Our overarching hypothesis is that distorted microbial activities including excretion of signaling molecules can interact with the gut epithelium and contribute to the establishment of a persistent local inflammatory host milieu that can drive colorectal carcinogenesis. We hypothesize that aberrant methylation is associated with gut microbiota composition, both globally and at distinct clusters of GC sites.
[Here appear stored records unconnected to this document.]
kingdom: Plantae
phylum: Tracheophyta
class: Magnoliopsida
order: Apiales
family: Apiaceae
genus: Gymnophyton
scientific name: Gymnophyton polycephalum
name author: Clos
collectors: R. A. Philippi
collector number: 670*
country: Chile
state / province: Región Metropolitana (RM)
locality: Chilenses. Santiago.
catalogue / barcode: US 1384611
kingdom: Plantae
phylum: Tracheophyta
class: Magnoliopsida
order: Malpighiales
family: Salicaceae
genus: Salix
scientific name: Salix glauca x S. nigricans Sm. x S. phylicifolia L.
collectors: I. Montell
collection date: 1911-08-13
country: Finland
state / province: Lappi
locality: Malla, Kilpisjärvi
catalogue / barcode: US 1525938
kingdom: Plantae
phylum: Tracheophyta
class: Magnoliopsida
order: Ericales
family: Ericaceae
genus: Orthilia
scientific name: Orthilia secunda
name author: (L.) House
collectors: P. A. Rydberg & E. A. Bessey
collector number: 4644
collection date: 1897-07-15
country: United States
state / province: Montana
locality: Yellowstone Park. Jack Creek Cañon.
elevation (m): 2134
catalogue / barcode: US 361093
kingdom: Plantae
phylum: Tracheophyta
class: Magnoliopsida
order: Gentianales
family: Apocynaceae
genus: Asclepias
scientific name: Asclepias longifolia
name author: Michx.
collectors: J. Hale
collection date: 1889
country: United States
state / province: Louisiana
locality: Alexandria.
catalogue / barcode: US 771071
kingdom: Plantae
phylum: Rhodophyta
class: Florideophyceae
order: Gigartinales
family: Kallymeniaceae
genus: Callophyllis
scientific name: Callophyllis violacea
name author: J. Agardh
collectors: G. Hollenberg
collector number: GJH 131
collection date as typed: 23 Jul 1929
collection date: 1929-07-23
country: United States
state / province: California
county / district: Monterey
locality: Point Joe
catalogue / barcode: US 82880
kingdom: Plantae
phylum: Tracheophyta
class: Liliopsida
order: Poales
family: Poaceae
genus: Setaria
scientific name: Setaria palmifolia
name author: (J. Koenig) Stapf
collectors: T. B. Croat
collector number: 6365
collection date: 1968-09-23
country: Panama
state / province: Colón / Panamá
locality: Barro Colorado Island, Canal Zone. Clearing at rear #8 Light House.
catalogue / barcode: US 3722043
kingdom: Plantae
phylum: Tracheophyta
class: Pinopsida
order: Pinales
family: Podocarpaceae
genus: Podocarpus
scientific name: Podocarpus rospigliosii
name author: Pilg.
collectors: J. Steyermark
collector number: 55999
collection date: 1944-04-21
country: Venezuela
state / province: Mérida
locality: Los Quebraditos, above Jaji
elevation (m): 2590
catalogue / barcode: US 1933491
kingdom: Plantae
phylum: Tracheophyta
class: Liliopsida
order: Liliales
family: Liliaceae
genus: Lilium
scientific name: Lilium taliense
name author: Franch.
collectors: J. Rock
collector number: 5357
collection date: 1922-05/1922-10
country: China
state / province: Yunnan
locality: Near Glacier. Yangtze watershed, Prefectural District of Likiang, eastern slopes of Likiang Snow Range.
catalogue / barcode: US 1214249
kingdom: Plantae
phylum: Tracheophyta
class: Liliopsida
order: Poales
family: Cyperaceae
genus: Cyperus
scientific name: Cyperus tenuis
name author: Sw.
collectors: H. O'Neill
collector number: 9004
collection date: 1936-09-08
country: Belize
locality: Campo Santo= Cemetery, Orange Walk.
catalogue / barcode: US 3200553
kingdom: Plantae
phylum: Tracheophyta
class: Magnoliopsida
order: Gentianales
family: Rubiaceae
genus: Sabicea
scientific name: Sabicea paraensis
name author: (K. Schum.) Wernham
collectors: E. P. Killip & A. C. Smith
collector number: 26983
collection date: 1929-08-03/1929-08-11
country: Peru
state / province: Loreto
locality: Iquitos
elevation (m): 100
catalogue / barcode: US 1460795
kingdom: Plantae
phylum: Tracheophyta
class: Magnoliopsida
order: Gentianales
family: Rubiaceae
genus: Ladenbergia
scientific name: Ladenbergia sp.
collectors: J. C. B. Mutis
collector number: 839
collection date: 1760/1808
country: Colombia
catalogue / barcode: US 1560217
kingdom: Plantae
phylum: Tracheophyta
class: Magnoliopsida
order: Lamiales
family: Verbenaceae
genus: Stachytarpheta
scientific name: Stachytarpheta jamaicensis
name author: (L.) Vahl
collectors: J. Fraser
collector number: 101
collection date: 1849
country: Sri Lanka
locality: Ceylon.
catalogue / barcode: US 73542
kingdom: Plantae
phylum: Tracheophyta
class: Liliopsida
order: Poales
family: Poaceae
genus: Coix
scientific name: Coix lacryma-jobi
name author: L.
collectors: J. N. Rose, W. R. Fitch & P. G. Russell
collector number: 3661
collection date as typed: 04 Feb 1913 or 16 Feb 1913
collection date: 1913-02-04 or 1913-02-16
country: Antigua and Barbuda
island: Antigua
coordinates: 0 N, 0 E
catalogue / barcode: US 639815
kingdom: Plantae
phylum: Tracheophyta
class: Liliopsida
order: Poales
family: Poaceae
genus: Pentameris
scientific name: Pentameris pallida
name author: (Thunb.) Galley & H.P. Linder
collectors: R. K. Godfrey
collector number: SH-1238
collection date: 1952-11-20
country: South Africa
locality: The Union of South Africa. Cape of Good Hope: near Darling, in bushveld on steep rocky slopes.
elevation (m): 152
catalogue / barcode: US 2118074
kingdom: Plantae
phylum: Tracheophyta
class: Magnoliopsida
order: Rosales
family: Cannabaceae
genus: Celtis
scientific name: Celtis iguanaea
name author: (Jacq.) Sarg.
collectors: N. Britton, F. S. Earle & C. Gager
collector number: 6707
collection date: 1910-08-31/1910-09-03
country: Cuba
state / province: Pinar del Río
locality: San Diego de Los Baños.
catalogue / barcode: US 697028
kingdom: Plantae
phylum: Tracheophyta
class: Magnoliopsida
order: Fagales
As both global as well as local methylation pattern can affect differentiation and proliferation of gut epithelium such a correlation would represent a novel mechanism through which microbiota might contribute to CRC risk. One of the bottlenecks for testing distinct hypotheses regarding the contributions of microbiota to CRC is a lack of advanced 'Big Data' bioinformatics tools. New approaches are needed to effectively mine the wealth of microbiota sequence data generated using high throughput platforms and integrate it with clinical metadata and other complex data, such as methylation status at half a million GC sites. Although a challenging task, general approaches borrowed from microarray and RNAseq approaches can be adapted to such microbiota analyses. While in the past we have contributed to the development and evaluation of 16S based microbiota analytical algorithms, here we propose to expand this work into a new direction.
The aims of this application are: To explore associations between microbiota composition and methylation patterns in the gut epithelium. For this exploratory study we will analyze fecal and biopsy samples that have already been collected in a colonoscopy based microbiota study. We will expand methylation analysis from the 12 samples previously analyzed to samples from all 125 participants.
Specific Aim 2 : To develop a 'Big Data' analytical approach for linking multiple large datasets to facilitate the study of complex interactions between microbiota composition, biomarkers and CRC risk. Datasets that include methylation and meta-genomics data, coupled with demographic and clinical indicators, are heterogeneous, sparse, and multi-dimensional. Distributed unsupervised computational learning, including the interpretable association rule mining, is well suited to overcome obstacles due to these data characteristics, and will allow us to determine patterns of CRC risk predictors to reveal associations between microbiota and methylation pattern with a limited sample size.
While a distorted microbiota has been observed in IBD and associated CRC, which is thought to represent a distinct CRC pathway, correlations between gut microbiota and global or local gut epithelium methylation have not been thoroughly investigated. In this project we will develop new tools that can address concerns in the analysis of multi-dimensional 'Big Data' datasets that are frequently generated using high throughput technologies. Identifying associations between gut microbiota, methylation and CRC risk might lead to new screening approaches and identify subjects that would benefit from microbiota targeting interventions.